■ WHAT YOU ARE ASKED TO DO
The output should match the data below line for line.

(DATA LISTING begins)

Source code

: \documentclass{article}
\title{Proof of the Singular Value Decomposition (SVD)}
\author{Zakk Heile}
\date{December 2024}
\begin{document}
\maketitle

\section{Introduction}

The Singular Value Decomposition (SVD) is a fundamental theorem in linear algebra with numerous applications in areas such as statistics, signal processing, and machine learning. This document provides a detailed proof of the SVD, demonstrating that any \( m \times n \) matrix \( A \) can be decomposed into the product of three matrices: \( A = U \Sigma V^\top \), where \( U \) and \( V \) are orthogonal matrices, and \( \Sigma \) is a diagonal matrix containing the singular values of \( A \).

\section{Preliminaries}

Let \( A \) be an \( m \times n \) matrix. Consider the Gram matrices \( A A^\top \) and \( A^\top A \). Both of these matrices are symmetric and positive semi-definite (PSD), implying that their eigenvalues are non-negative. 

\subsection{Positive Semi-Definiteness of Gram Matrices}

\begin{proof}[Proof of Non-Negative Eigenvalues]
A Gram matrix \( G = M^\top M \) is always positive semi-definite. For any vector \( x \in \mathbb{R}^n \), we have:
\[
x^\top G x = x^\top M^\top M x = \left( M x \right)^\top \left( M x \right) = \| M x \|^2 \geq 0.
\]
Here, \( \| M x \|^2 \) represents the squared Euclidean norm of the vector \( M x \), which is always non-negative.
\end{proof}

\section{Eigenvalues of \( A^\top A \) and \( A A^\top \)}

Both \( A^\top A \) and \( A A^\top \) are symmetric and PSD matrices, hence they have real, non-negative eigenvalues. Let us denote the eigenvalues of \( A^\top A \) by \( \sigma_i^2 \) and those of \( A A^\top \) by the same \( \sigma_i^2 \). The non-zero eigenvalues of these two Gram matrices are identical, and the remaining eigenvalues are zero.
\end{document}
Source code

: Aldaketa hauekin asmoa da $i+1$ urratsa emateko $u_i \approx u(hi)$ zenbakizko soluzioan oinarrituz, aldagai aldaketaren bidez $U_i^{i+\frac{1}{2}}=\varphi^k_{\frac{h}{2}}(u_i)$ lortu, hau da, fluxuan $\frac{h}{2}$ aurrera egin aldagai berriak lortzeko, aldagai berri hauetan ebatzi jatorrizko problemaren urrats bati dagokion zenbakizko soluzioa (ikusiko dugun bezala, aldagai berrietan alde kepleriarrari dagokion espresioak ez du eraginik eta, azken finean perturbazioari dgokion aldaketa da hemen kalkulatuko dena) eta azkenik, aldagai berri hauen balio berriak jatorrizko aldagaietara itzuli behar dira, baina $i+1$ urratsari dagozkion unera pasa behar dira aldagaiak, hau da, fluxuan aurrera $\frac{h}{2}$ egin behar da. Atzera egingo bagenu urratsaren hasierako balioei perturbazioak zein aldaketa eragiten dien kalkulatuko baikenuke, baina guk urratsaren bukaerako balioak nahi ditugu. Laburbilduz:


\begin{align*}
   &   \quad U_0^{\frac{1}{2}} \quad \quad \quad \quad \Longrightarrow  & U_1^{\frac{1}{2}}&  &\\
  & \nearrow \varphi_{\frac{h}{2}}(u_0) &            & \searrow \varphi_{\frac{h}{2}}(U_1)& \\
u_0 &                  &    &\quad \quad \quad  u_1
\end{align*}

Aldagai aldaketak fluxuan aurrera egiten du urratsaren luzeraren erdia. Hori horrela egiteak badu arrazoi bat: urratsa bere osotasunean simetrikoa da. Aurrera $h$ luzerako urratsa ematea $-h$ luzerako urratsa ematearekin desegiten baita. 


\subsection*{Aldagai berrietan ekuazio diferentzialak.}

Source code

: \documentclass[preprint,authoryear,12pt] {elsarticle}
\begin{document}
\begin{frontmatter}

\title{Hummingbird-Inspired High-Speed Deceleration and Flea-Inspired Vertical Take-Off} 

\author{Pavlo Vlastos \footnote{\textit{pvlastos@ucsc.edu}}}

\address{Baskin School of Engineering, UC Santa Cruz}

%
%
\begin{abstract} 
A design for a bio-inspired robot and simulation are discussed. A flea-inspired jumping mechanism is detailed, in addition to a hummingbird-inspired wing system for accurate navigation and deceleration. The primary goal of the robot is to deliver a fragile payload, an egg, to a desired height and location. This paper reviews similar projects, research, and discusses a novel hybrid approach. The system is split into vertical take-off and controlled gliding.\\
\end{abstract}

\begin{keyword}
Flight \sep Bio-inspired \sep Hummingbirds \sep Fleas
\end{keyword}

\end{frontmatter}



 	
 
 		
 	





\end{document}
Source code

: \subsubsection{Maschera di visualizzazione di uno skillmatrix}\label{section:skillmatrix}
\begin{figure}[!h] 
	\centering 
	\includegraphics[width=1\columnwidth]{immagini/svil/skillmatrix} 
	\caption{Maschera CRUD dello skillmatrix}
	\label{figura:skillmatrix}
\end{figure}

(DATA LISTING ends)

■ SOLUTION FOR THIS PROBLEM
Source code

: \documentclass{article}
\title{Proof of the Singular Value Decomposition (SVD)}
\author{Zakk Heile}
\date{December 2024}
\begin{document}
\maketitle

\section{Introduction}

The Singular Value Decomposition (SVD) is a fundamental theorem in linear algebra with numerous applications in areas such as statistics, signal processing, and machine learning. This document provides a detailed proof of the SVD, demonstrating that any \( m \times n \) matrix \( A \) can be decomposed into the product of three matrices: \( A = U \Sigma V^\top \), where \( U \) and \( V \) are orthogonal matrices, and \( \Sigma \) is a diagonal matrix containing the singular values of \( A \).

\section{Preliminaries}

Let \( A \) be an \( m \times n \) matrix. Consider the Gram matrices \( A A^\top \) and \( A^\top A \). Both of these matrices are symmetric and positive semi-definite (PSD), implying that their eigenvalues are non-negative. 

\subsection{Positive Semi-Definiteness of Gram Matrices}

\begin{proof}[Proof of Non-Negative Eigenvalues]
A Gram matrix \( G = M^\top M \) is always positive semi-definite. For any vector \( x \in \mathbb{R}^n \), we have:
\[
x^\top G x = x^\top M^\top M x = \left( M x \right)^\top \left( M x \right) = \| M x \|^2 \geq 0.
\]
Here, \( \| M x \|^2 \) represents the squared Euclidean norm of the vector \( M x \), which is always non-negative.
\end{proof}

\section{Eigenvalues of \( A^\top A \) and \( A A^\top \)}

Both \( A^\top A \) and \( A A^\top \) are symmetric and PSD matrices, hence they have real, non-negative eigenvalues. Let us denote the eigenvalues of \( A^\top A \) by \( \sigma_i^2 \) and those of \( A A^\top \) by the same \( \sigma_i^2 \). The non-zero eigenvalues of these two Gram matrices are identical, and the remaining eigenvalues are zero.
\end{document}
Source code

: Aldaketa hauekin asmoa da $i+1$ urratsa emateko $u_i \approx u(hi)$ zenbakizko soluzioan oinarrituz, aldagai aldaketaren bidez $U_i^{i+\frac{1}{2}}=\varphi^k_{\frac{h}{2}}(u_i)$ lortu, hau da, fluxuan $\frac{h}{2}$ aurrera egin aldagai berriak lortzeko, aldagai berri hauetan ebatzi jatorrizko problemaren urrats bati dagokion zenbakizko soluzioa (ikusiko dugun bezala, aldagai berrietan alde kepleriarrari dagokion espresioak ez du eraginik eta, azken finean perturbazioari dgokion aldaketa da hemen kalkulatuko dena) eta azkenik, aldagai berri hauen balio berriak jatorrizko aldagaietara itzuli behar dira, baina $i+1$ urratsari dagozkion unera pasa behar dira aldagaiak, hau da, fluxuan aurrera $\frac{h}{2}$ egin behar da. Atzera egingo bagenu urratsaren hasierako balioei perturbazioak zein aldaketa eragiten dien kalkulatuko baikenuke, baina guk urratsaren bukaerako balioak nahi ditugu. Laburbilduz:


\begin{align*}
   &   \quad U_0^{\frac{1}{2}} \quad \quad \quad \quad \Longrightarrow  & U_1^{\frac{1}{2}}&  &\\
  & \nearrow \varphi_{\frac{h}{2}}(u_0) &            & \searrow \varphi_{\frac{h}{2}}(U_1)& \\
u_0 &                  &    &\quad \quad \quad  u_1
\end{align*}

Aldagai aldaketak fluxuan aurrera egiten du urratsaren luzeraren erdia. Hori horrela egiteak badu arrazoi bat: urratsa bere osotasunean simetrikoa da. Aurrera $h$ luzerako urratsa ematea $-h$ luzerako urratsa ematearekin desegiten baita. 


\subsection*{Aldagai berrietan ekuazio diferentzialak.}

Source code

: \documentclass[preprint,authoryear,12pt] {elsarticle}
\begin{document}
\begin{frontmatter}

\title{Hummingbird-Inspired High-Speed Deceleration and Flea-Inspired Vertical Take-Off} 

\author{Pavlo Vlastos \footnote{\textit{pvlastos@ucsc.edu}}}

\address{Baskin School of Engineering, UC Santa Cruz}

%
%
\begin{abstract} 
A design for a bio-inspired robot and simulation are discussed. A flea-inspired jumping mechanism is detailed, in addition to a hummingbird-inspired wing system for accurate navigation and deceleration. The primary goal of the robot is to deliver a fragile payload, an egg, to a desired height and location. This paper reviews similar projects, research, and discusses a novel hybrid approach. The system is split into vertical take-off and controlled gliding.\\
\end{abstract}

\begin{keyword}
Flight \sep Bio-inspired \sep Hummingbirds \sep Fleas
\end{keyword}

\end{frontmatter}



 	
 
 		
 	





\end{document}
Source code

: \subsubsection{Maschera di visualizzazione di uno skillmatrix}\label{section:skillmatrix}
\begin{figure}[!h] 
	\centering 
	\includegraphics[width=1\columnwidth]{immagini/svil/skillmatrix} 
	\caption{Maschera CRUD dello skillmatrix}
	\label{figura:skillmatrix}
\end{figure}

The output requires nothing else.